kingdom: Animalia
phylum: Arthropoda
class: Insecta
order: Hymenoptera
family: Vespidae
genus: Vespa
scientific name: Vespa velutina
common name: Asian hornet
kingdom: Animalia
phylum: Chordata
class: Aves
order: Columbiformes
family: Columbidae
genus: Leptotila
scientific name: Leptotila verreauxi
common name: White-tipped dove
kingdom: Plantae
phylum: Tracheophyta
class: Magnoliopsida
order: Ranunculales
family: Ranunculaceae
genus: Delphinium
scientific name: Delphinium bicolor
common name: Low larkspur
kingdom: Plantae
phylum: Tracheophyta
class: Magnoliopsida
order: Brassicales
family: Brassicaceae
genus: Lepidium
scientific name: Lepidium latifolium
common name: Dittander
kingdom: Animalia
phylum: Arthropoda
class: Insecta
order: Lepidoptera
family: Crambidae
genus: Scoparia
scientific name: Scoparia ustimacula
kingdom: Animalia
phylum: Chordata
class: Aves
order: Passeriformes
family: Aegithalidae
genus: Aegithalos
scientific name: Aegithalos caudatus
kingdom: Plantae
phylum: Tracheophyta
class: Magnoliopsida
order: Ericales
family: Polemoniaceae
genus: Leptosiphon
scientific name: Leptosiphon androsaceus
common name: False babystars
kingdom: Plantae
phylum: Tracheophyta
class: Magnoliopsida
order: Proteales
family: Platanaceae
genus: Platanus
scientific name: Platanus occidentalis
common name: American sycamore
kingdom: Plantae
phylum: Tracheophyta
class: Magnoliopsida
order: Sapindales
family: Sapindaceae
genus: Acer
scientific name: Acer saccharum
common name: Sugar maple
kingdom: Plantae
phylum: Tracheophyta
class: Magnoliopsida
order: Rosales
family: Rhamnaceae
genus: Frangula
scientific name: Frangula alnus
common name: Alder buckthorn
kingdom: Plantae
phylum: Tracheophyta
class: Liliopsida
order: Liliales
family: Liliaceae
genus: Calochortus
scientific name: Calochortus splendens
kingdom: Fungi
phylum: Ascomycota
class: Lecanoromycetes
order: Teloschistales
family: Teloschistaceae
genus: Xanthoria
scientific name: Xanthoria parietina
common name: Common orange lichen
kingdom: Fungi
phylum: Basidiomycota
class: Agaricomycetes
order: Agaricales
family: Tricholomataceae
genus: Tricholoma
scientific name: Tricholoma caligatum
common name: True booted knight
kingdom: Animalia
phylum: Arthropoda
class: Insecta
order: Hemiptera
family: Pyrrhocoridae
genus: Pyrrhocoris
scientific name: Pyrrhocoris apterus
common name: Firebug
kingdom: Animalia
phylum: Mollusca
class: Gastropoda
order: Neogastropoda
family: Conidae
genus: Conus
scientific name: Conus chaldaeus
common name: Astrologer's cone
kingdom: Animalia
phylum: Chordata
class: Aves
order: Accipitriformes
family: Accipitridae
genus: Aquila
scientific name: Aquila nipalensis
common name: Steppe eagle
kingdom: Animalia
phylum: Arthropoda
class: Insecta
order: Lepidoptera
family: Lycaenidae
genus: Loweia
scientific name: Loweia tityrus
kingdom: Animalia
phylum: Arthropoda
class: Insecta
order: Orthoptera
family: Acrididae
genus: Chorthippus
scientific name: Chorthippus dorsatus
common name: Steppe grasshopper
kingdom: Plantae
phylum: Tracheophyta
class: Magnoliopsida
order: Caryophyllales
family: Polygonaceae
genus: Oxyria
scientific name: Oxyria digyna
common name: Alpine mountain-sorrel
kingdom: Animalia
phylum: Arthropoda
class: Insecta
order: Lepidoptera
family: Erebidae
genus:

—————

* PROMPT *
Render every line of the records above as a numbered list, leaving out any blank lines.

* SOLUTION TO THE EXERCISE *
1. kingdom: Animalia
2. phylum: Arthropoda
3. class: Insecta
4. order: Hymenoptera
5. family: Vespidae
6. genus: Vespa
7. scientific name: Vespa velutina
8. common name: Asian hornet
9. kingdom: Animalia
10. phylum: Chordata
11. class: Aves
12. order: Columbiformes
13. family: Columbidae
14. genus: Leptotila
15. scientific name: Leptotila verreauxi
16. common name: White-tipped dove
17. kingdom: Plantae
18. phylum: Tracheophyta
19. class: Magnoliopsida
20. order: Ranunculales
21. family: Ranunculaceae
22. genus: Delphinium
23. scientific name: Delphinium bicolor
24. common name: Low larkspur
25. kingdom: Plantae
26. phylum: Tracheophyta
27. class: Magnoliopsida
28. order: Brassicales
29. family: Brassicaceae
30. genus: Lepidium
31. scientific name: Lepidium latifolium
32. common name: Dittander
33. kingdom: Animalia
34. phylum: Arthropoda
35. class: Insecta
36. order: Lepidoptera
37. family: Crambidae
38. genus: Scoparia
39. scientific name: Scoparia ustimacula
40. kingdom: Animalia
41. phylum: Chordata
42. class: Aves
43. order: Passeriformes
44. family: Aegithalidae
45. genus: Aegithalos
46. scientific name: Aegithalos caudatus
47. kingdom: Plantae
48. phylum: Tracheophyta
49. class: Magnoliopsida
50. order: Ericales
51. family: Polemoniaceae
52. genus: Leptosiphon
53. scientific name: Leptosiphon androsaceus
54. common name: False babystars
55. kingdom: Plantae
56. phylum: Tracheophyta
57. class: Magnoliopsida
58. order: Proteales
59. family: Platanaceae
60. genus: Platanus
61. scientific name: Platanus occidentalis
62. common name: American sycamore
63. kingdom: Plantae
64. phylum: Tracheophyta
65. class: Magnoliopsida
66. order: Sapindales
67. family: Sapindaceae
68. genus: Acer
69. scientific name: Acer saccharum
70. common name: Sugar maple
71. kingdom: Plantae
72. phylum: Tracheophyta
73. class: Magnoliopsida
74. order: Rosales
75. family: Rhamnaceae
76. genus: Frangula
77. scientific name: Frangula alnus
78. common name: Alder buckthorn
79. kingdom: Plantae
80. phylum: Tracheophyta
81. class: Liliopsida
82. order: Liliales
83. family: Liliaceae
84. genus: Calochortus
85. scientific name: Calochortus splendens
86. kingdom: Fungi
87. phylum: Ascomycota
88. class: Lecanoromycetes
89. order: Teloschistales
90. family: Teloschistaceae
91. genus: Xanthoria
92. scientific name: Xanthoria parietina
93. common name: Common orange lichen
94. kingdom: Fungi
95. phylum: Basidiomycota
96. class: Agaricomycetes
97. order: Agaricales
98. family: Tricholomataceae
99. genus: Tricholoma
100. scientific name: Tricholoma caligatum
101. common name: True booted knight
102. kingdom: Animalia
103. phylum: Arthropoda
104. class: Insecta
105. order: Hemiptera
106. family: Pyrrhocoridae
107. genus: Pyrrhocoris
108. scientific name: Pyrrhocoris apterus
109. common name: Firebug
110. kingdom: Animalia
111. phylum: Mollusca
112. class: Gastropoda
113. order: Neogastropoda
114. family: Conidae
115. genus: Conus
116. scientific name: Conus chaldaeus
117. common name: Astrologer's cone
118. kingdom: Animalia
119. phylum: Chordata
120. class: Aves
121. order: Accipitriformes
122. family: Accipitridae
123. genus: Aquila
124. scientific name: Aquila nipalensis
125. common name: Steppe eagle
126. kingdom: Animalia
127. phylum: Arthropoda
128. class: Insecta
129. order: Lepidoptera
130. family: Lycaenidae
131. genus: Loweia
132. scientific name: Loweia tityrus
133. kingdom: Animalia
134. phylum: Arthropoda
135. class: Insecta
136. order: Orthoptera
137. family: Acrididae
138. genus: Chorthippus
139. scientific name: Chorthippus dorsatus
140. common name: Steppe grasshopper
141. kingdom: Plantae
142. phylum: Tracheophyta
143. class: Magnoliopsida
144. order: Caryophyllales
145. family: Polygonaceae
146. genus: Oxyria
147. scientific name: Oxyria digyna
148. common name: Alpine mountain-sorrel
149. kingdom: Animalia
150. phylum: Arthropoda
151. class: Insecta
152. order: Lepidoptera
153. family: Erebidae
154. genus:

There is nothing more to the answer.